Was Mike Elko a 'grand slam' hire for Texas A&M?
Even before Fisher was fired, Pate described the opening at Texas A&M as an elite job, explaining that everything is in place like the resources and facilities for a coach to come in a compete for a national championship.
However, some came to criticize his stance over the past few weeks especially after a list of potential candidates surfaced over the weekend prior to Elko being hired on Sunday.
“But if you're asking me if I think this proves my opinion wrong? Blank, no. It doesn't. No, I think everything I thought about the value of the A&M job, it's just," Pate said censoring himself. "I think you're chasing the unicorn when you imagine what a Tier 1 job being open is actually like. I think Georgia is one. I think Ohio State's one. I think Oklahoma's one. I do think A&M is one."
Pate explained how recent coaching searches at those schools ended with them taking a chance with candidates with limited to no head coaching experience.
"I mentioned those programs because let me ask you something. They've all hired coaches semi-recently. Where were the Grand Slam hires?" he said. "The grand slam doesn't happen. The grand slam hire doesn't happen. In other words, the move that you think a Tier 1 program should be able to go out there and make happen actually doesn't happen in other words, I had folks thinking, 'Well unless they go pry Ryan Day away (from Ohio State) or (Clemson's) Dabo Swinney, that's proof that this really isn't the job that Josh made it out to be.' No, nobody does that. No job when it comes open does that."
Pate described a grand slam hire as being a school that went out and hired an already established championship-caliber coach to their program. He cited Alabama hiring Nick Saban as being the only grand slam hire when he was brought in back in 2007 following a short tenure in the NFL with the Miami Dolphins.
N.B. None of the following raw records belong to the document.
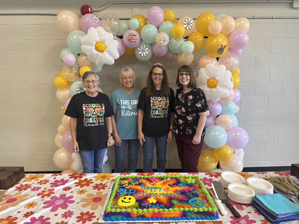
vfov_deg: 56.8
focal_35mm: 24
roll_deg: +0.7
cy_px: 112
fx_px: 207
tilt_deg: -9.0
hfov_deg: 71.6
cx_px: 150
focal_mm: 6.76
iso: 160
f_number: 1.78
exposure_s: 1/60
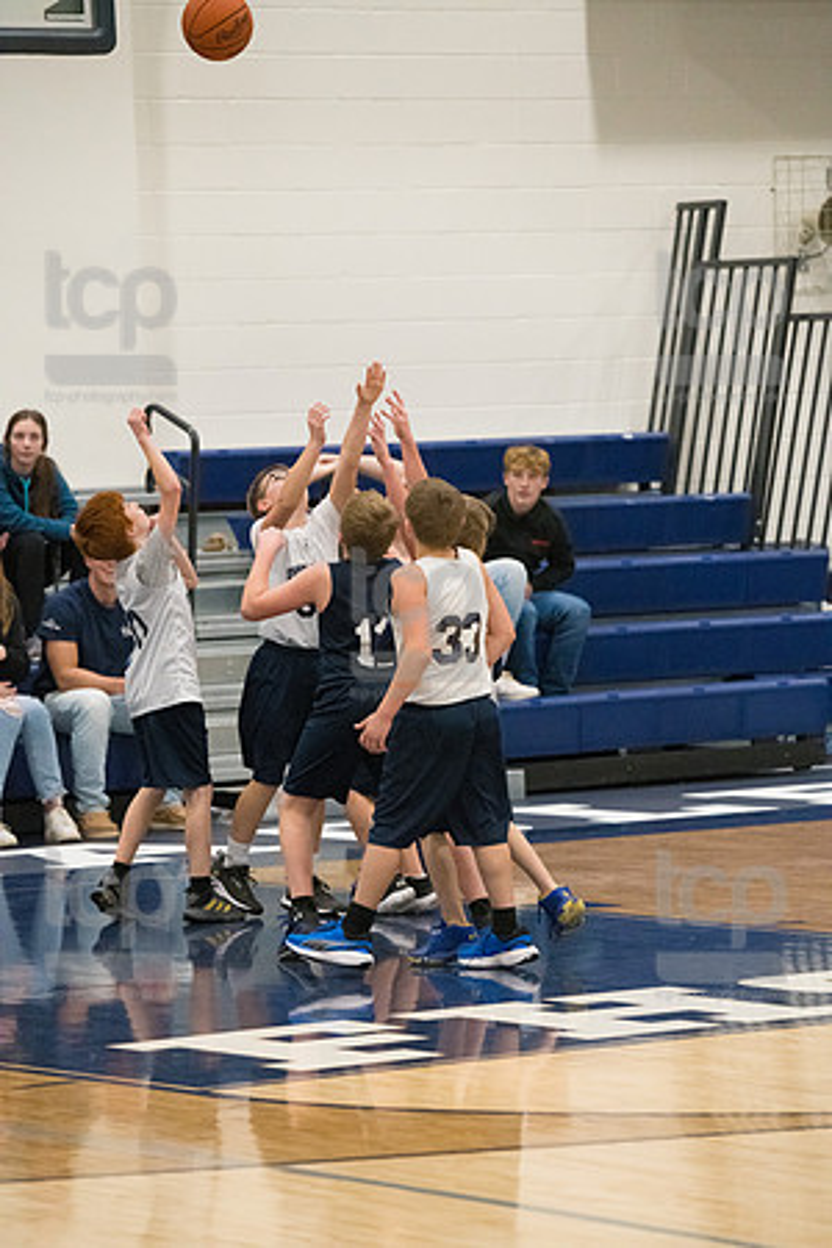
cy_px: 624
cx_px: 416
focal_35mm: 180
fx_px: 6240
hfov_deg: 7.6
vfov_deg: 11.4
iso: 8000
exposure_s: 1/1600
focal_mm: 180
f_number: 4.5
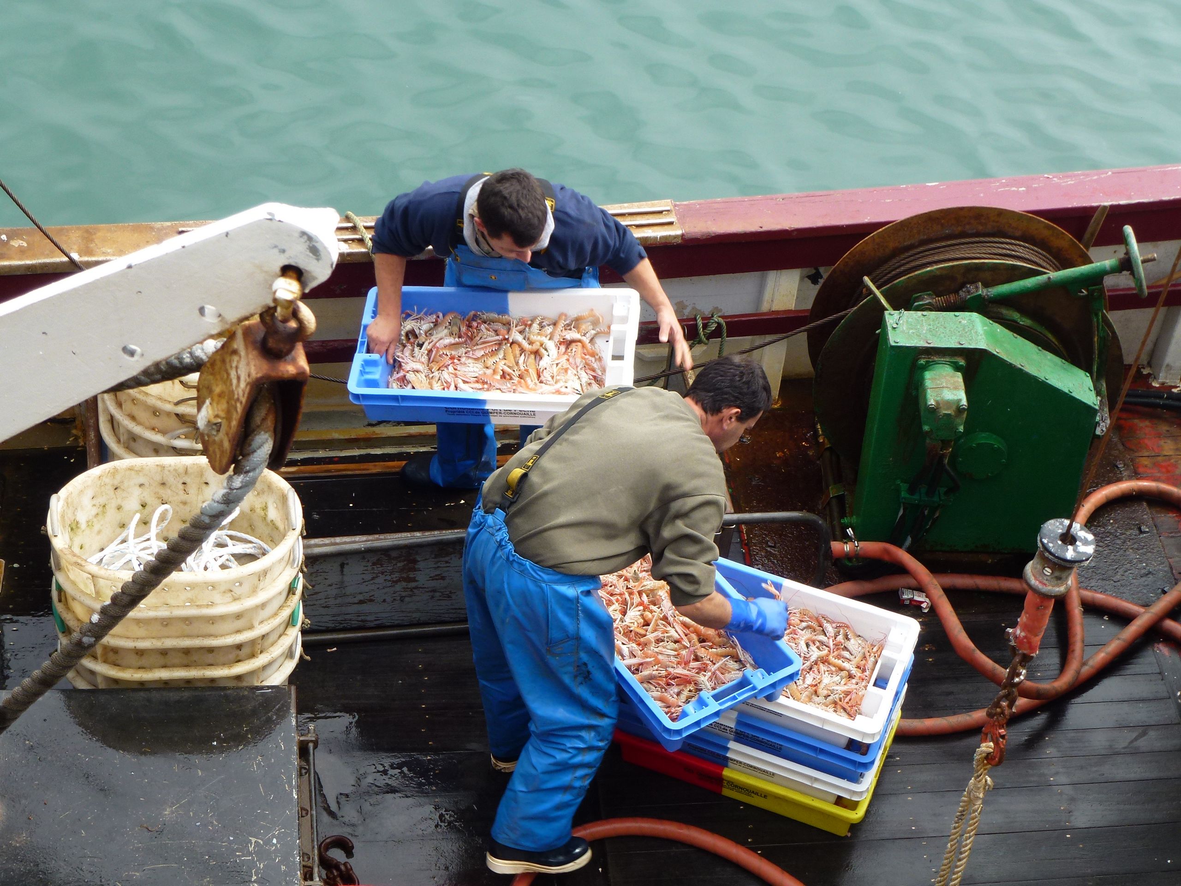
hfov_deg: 30.3
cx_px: 590
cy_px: 443
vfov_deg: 22.9
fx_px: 2183
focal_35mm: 64
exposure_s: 1/250
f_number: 4.5
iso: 100
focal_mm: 10.9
"Don't, don't give me Kirby Smart. Dude had never been a head coach a day in his life when Georgia hired him. Don't give me Lincoln (Riley) in Oklahoma. Ditto. Don't give me Lincoln at USC because he hadn't done anything there. Dan Lanning never been a head coach when Oregon went and hired him," he said.
He said all of these schools took chances on these candidates who had never been head coaches before.
“What about Dabo? What about Dabo? Dabo? Never even been a coordinator at Clemson before they elevated him. Keep going,” he said. “Steve Sarkisian (at Texas) could be in the playoff. Sark, he'd been a head coach that failed multiple times and had to beg for a job as an off-the-field guy at Alabama to even get back in any kind of standing that would get him a job down the road.”
Pate explained the grand slam hire just does not happen as most people would define it.
"My point is, I remember when these guys were hired. I remember all the list of the dream candidates and they didn't come true because the grand slam hire doesn't happen as you define it," he said.